== TRY IT ==
Once you have located the line containing "2：宝くじ全般に関するお問い合わせ" in the material below, return it exactly along with each line after it through the line containing "お問い合わせ・よくあるご質問".
STORED DATA section start
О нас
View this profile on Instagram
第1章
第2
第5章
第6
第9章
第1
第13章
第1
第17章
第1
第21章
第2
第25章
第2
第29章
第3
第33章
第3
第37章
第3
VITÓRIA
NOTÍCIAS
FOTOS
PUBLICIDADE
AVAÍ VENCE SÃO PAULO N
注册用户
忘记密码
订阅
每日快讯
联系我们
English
STORED DATA section end
STORED DATA section start
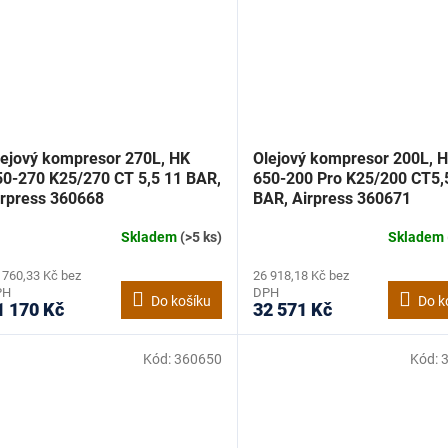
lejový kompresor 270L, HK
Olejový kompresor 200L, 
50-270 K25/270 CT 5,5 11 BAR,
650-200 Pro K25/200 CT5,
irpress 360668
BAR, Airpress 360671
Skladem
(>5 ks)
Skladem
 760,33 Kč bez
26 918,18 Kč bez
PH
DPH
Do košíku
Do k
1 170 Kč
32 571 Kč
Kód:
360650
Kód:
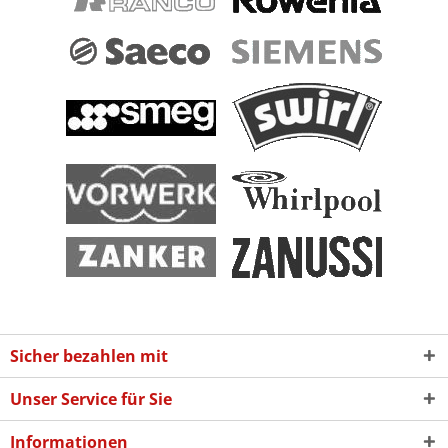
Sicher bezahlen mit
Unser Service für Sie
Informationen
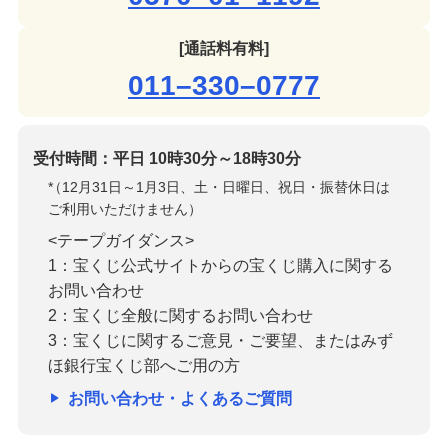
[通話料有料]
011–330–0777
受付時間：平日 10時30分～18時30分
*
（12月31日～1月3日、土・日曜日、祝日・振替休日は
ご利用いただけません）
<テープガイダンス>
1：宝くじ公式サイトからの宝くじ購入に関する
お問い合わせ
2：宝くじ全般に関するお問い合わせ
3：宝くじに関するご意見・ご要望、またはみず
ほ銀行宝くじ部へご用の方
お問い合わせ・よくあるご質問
STORED DATA section end
== TASK OUTPUT ==
2：宝くじ全般に関するお問い合わせ
3：宝くじに関するご意見・ご要望、またはみず
ほ銀行宝くじ部へご用の方
お問い合わせ・よくあるご質問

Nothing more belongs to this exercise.